Das Verwaltungsgericht hat den Antrag abgelehnt: Ein Anspruch auf Rückgängigmachung der Abschiebung bestehe nicht, denn die Abschiebung sei rechtmäßig erfolgt. Die Betroffenen seien nach erfolglos gebliebenem Asylverfahren aufgrund der Entscheidung des Bundesamtes für Migration und Flüchtlinge vollziehbar ausreisepflichtig gewesen. Da sie ihrer Ausreiseplicht nicht nachgekommen seien, seien sie nach den gesetzlichen Vorgaben des Ausländerrechts abzuschieben gewesen. Eine Reiseunfähigkeit hätten sie nicht nachgewiesen und eine solche sei auch durch den hinzugezogenen Arzt nicht festgestellt worden. Dieser habe vielmehr die Flugtauglichkeit der Betroffenen bescheinigt.
Ein Vollzugshindernis sei auch nicht dadurch entstanden, dass sich der sechzehnjährige Sohn der Abschiebung durch Flucht entzogen habe. Die Stadt habe beabsichtigt, die Familie gemeinsam abzuschieben. Diese Familieneinheit sei nicht durch sie aufgehoben worden, sondern durch den Sohn, der geflüchtet sei. Es bestehe aber keine generelle Pflicht der Ausländerbehörde, in einem solchen Fall von Abschiebungsmaßnahmen abzusehen. In derartigen Situationen sei vielmehr eine Folgeneinschätzung vorzunehmen. Eine Rechtsverletzung der Antragsteller komme nur in Betracht, wenn deren Belange verkannt oder unzureichend gewichtet worden wären. Soweit Beeinträchtigungen des Familienlebens daraus folgten, dass sich der Sohn der Antragsteller der Abschiebung entzogen habe, seien die Antragsteller und ihr – weiterhin ebenfalls vollziehbar ausreisepflichtiger – Sohn insbesondere auf die Wiederherstellung des Familienverbands in Armenien zu verweisen. Die Stadt habe daher davon ausgehen dürfen, dass die Trennung des sechzehnjährigen Sohnes vom Rest seiner Familie nur einen überschaubaren Zeitraum umfassen und somit ein verhältnismäßig geringes Gewicht haben werde, weil auch er in absehbarer Zeit in sein Heimatland zurückkehren werde.

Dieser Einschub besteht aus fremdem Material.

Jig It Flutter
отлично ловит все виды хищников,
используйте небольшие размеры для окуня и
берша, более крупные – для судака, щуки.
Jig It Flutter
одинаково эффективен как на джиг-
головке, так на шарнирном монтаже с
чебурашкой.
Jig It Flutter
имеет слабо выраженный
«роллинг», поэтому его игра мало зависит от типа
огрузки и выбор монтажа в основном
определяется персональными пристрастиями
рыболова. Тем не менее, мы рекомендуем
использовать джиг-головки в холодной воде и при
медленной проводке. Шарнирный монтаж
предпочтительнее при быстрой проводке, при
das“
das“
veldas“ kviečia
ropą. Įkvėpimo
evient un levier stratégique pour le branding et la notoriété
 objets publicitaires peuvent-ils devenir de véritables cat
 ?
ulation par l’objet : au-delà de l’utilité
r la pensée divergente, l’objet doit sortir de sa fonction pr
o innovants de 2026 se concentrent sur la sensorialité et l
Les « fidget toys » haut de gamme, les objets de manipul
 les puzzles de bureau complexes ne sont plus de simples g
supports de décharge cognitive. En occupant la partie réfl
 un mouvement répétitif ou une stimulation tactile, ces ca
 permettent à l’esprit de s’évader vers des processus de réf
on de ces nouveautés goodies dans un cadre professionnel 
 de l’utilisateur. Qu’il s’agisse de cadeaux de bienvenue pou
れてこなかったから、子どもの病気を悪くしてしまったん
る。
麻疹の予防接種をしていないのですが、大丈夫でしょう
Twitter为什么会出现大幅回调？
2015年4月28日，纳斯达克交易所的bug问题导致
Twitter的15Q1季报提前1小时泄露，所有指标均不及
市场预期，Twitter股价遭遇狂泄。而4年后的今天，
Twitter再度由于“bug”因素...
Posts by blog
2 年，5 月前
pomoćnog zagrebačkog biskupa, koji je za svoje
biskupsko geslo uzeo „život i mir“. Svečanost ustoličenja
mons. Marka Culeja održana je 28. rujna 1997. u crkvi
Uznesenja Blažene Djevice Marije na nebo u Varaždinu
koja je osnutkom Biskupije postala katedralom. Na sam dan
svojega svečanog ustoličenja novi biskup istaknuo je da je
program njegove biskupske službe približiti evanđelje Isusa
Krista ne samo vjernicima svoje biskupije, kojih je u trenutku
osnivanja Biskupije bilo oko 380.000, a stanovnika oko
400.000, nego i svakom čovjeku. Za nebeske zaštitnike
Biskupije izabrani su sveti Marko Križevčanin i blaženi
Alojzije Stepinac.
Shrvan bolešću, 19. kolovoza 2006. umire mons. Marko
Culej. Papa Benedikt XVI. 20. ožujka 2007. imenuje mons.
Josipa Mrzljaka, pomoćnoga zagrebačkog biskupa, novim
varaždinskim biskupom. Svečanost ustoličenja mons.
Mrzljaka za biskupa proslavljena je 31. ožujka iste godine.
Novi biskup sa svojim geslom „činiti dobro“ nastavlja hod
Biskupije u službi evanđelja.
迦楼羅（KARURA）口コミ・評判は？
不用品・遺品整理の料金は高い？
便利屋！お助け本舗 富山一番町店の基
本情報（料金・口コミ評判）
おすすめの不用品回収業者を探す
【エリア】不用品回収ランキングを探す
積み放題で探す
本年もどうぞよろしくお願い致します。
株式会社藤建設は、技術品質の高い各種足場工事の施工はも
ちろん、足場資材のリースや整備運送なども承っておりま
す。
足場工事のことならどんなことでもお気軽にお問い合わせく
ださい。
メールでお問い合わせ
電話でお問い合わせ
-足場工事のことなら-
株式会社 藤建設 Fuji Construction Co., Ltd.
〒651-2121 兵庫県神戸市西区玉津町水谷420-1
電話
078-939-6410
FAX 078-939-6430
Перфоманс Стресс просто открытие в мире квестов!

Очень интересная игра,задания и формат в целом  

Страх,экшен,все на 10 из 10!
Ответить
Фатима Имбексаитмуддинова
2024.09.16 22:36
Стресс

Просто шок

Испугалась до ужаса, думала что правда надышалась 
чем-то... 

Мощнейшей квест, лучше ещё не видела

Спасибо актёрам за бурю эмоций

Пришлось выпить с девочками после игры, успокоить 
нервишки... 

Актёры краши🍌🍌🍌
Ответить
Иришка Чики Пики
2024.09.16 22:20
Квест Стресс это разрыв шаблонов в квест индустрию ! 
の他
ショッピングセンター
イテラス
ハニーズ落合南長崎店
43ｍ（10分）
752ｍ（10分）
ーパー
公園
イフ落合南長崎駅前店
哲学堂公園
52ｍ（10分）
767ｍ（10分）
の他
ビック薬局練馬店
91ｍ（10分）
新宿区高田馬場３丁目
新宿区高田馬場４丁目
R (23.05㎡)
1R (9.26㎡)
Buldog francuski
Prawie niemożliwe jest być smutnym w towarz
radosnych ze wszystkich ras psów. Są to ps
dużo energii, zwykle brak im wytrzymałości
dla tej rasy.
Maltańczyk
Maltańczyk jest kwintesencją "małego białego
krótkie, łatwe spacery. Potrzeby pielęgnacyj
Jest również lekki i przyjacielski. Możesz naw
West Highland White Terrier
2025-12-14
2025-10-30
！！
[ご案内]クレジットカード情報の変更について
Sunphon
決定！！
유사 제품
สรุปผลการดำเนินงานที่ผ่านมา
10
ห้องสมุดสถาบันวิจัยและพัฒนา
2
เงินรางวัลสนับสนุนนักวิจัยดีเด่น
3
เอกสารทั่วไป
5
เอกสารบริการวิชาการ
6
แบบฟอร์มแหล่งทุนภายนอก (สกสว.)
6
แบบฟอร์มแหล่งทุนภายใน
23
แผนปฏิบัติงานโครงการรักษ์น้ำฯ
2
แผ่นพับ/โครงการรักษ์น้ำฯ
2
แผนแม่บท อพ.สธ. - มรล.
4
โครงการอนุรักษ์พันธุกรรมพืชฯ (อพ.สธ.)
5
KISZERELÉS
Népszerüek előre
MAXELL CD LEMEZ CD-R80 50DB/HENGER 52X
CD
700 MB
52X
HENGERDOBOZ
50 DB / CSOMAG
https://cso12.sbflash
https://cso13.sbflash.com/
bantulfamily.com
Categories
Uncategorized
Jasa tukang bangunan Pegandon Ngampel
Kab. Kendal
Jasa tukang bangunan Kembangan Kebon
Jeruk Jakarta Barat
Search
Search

Der Sohn habe auch ohne seine Eltern alleine in Deutschland verbleiben können. Bei ihm handele es sich um einen Jugendlichen im Alter von bereits 16 Jahren, der in der Lage sei, die Folgen seiner Trennung von den übrigen Familienmitgliedern altersentsprechend zu überblicken. Zudem sei er mit 16 Jahren in einem Alter, in dem er nicht mehr der ständigen Betreuung und Fürsorge durch die Eltern bedürfe. Im konkreten Fall sei noch hinzugekommen, dass die im selben Anwesen wohnenden Großeltern für ihn als Anlaufstelle zur Versorgung und Unterbringung zur Verfügung gestanden hätten, so dass auch keine Notwendigkeit bestanden habe, zumindest einen Elternteil in Deutschland zu belassen. Im Übrigen sei durch die Stadt alles in die Wege geleitet worden, um ihn in Obhut zu nehmen und seine Versorgung sicherzustellen. Noch vor seiner Vorsprache beim Jugendamt sei die Vormundschaft durch das Amtsgericht Ludwigshafen am Rhein dem Jugendamt der Stadt übertragen worden. Zudem befänden sich die Großeltern des Sohnes weiterhin in Deutschland, sodass sie als familiäre Bezugspersonen zur Verfügung stünden. Diese Annahme habe sich auch durch den weiteren Verlauf der Geschehnisse bestätigt. Der Minderjährige habe in Obhut genommen und in einer Jugendhilfeeinrichtung untergebracht werden können.
Gegen den Beschluss ist das Rechtsmittel der Beschwerde zum Oberverwaltungsgericht Rheinland-Pfalz zulässig.